Too Much Time on my Hands

      I've realized that I'll never have so much free time again.  I can think of no better way to spend the dwindling days of my time in high school than to read a bunch of books.  During the first week of last month (March 2012) I decided to begin reading each of Time's Top 100 Novels.  This list includes what the magazine's book critics, Lev Grossman and Richard Lecayo, consider to be the best and most important pieces of fiction since Time Magazine began in 1923.  At first I planned to finish the list by the end of the school year.  Unfortunately this dream was dashed quickly when I realized that 100 books is likely more than I've read in my lifetime. 
http://entertainment.time.com/2005/10/16/all-time-100-novels/#all

      Before last month I had read 8 of the 100 books.  Most of these were read in English class but a few (Blood Meridian and A Clockwork Orange) were just for fun.  These eight books, which I may or may not reread for this blog, are as follows:
  1. The Lion, The Witch and the Wardrobe - C.S. Lewis (4th Grade, 2004)
  2. Watchmen - Alan Moore  (Summer, 2008)
  3. To Kill a Mockingbird - Harper Lee (9th Grade, 2009)
  4. Animal Farm - George Orwell (9th Grade, 2009)
  5. Blood Meridian - Cormac McCarthy (Summer, 2009)
  6. The Great Gatsby - F. Scott Fitzgerald (10th Grade, 2010)
  7. The Catcher in the Rye - J.D. Salinger (10th Grade, 2010)
  8. A Clockwork Orange - Anthony Burgess (Summer, 2010)
     Since I officially began my attempt at the list I have finished ten more books.  I will dedicate entries to each of these. Since March I have read:

    9.  The Corrections - Jonathan Franzen (March 2012)
   10. Light in August - William Faulkner (March 2012)
   11. The Sun Also Rises - Ernest Hemingway (March 2012)
   12. Play it as it Lays - Joan Didion (March 2012)
   13. Portnoy's Complaint - Phillip Roth (April 2012)
   14. Go Tell it on the Mountain - James Baldwin (April 2012)
   15. Lolita - Vladimir Nabokov (April 2012)
   16. Catch-22 - Joseph Heller (April 2012)
   17. Falconer - John Cheever (April 2012)
   18. Pale Fire - Vladimir Nabokov (April 2012)
 
   My 19th selection from the list is Richard Yates' Revolutionary Road.

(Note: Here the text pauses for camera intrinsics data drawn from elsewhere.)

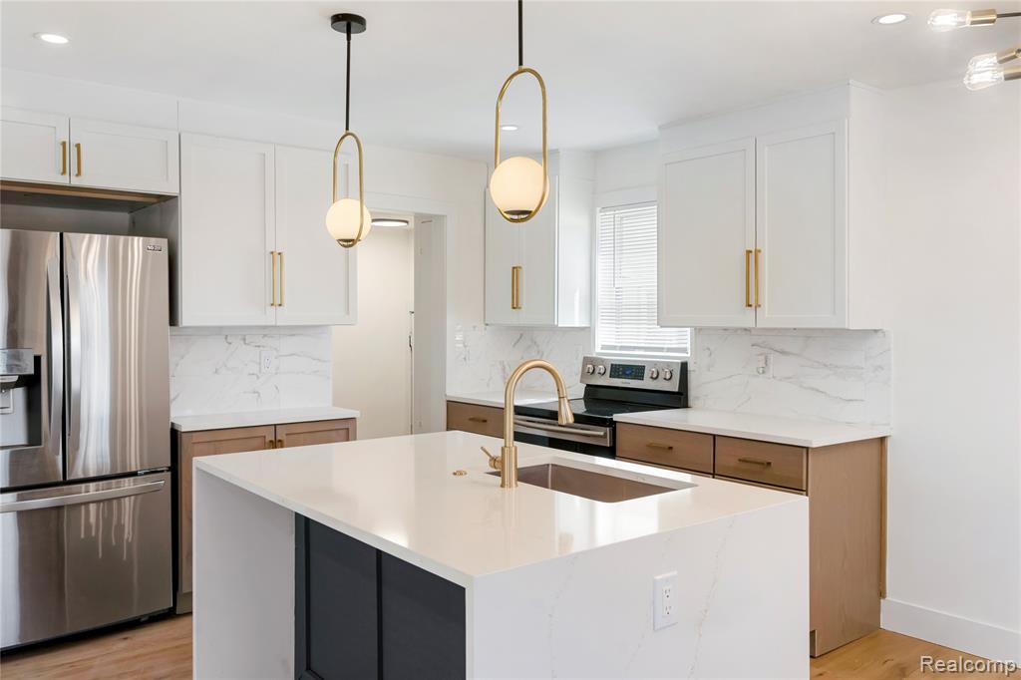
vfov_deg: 46.4
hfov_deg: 65.5
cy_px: 340
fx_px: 794
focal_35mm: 28
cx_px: 510
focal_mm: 28
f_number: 8
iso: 100
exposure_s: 1/2
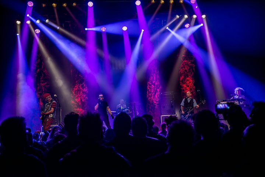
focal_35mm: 50
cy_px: 88
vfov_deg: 27.0
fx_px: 368
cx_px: 132
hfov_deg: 39.6
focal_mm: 50
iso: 1000
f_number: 2.8
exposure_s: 1/100
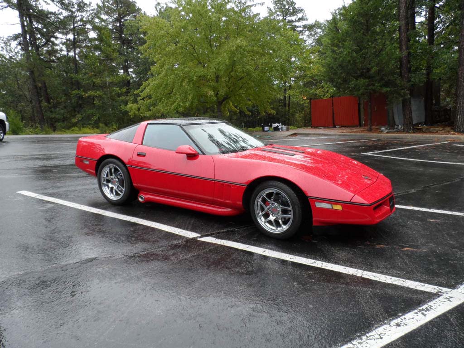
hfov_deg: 71.6
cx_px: 232
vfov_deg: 56.8
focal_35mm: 24
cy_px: 174
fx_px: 322
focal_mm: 4
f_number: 3.2
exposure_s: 1/90
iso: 80
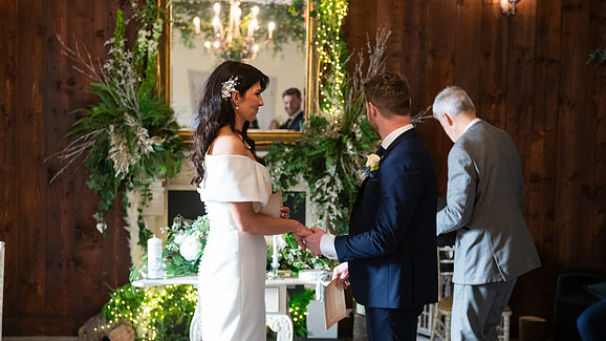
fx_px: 980
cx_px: 303
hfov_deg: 34.4
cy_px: 175
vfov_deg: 19.7
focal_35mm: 61
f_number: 3.5
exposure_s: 1/160
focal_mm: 58
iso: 1250
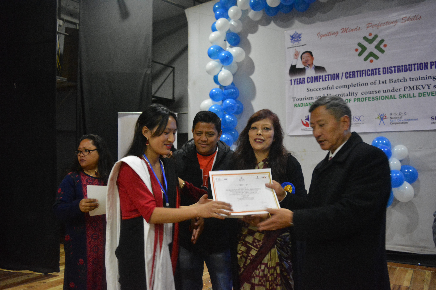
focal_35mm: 27
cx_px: 218
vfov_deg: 47.9
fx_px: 327
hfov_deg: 67.4
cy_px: 145
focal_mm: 18
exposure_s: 1/30
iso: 3200
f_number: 3.5
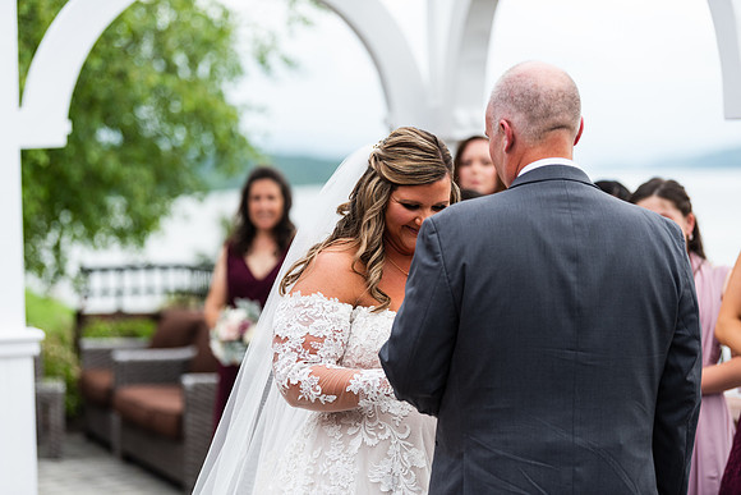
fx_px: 2512
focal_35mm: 122
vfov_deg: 11.2
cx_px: 370
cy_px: 248
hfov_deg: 16.8
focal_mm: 122
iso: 64
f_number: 2.8
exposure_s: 1/500
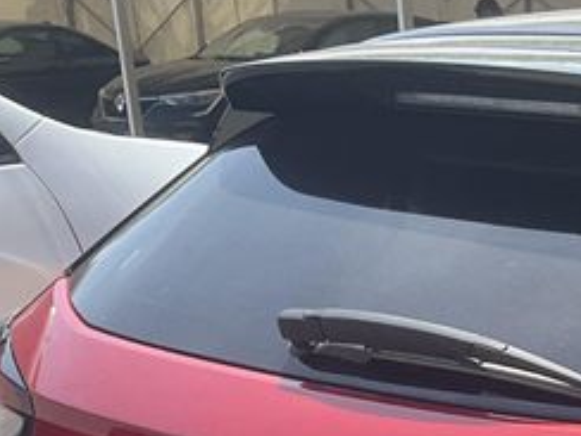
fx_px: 1594
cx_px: 760
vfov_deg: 14.7
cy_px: 622
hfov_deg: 19.1
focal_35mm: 95
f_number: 1.8
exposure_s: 1/683
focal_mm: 3
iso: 25
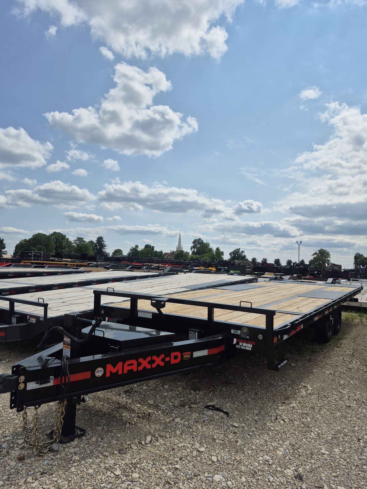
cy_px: 244
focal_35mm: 23
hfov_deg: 58.9
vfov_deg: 73.9
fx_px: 325
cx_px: 184
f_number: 1.8
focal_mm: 5.4
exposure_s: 1/4320
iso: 25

I will do my best to post entries on the first 9 books before I finish number 10.  I think undertakings like this are the kind Drake and Lil Wayne had in mind when they said YOLO.  With the words of those two legends in my mind I go forward in my quest.  Foolhardy as it may seem I'm more than motivated to read 82 more books, whether I finish by the year's end or not.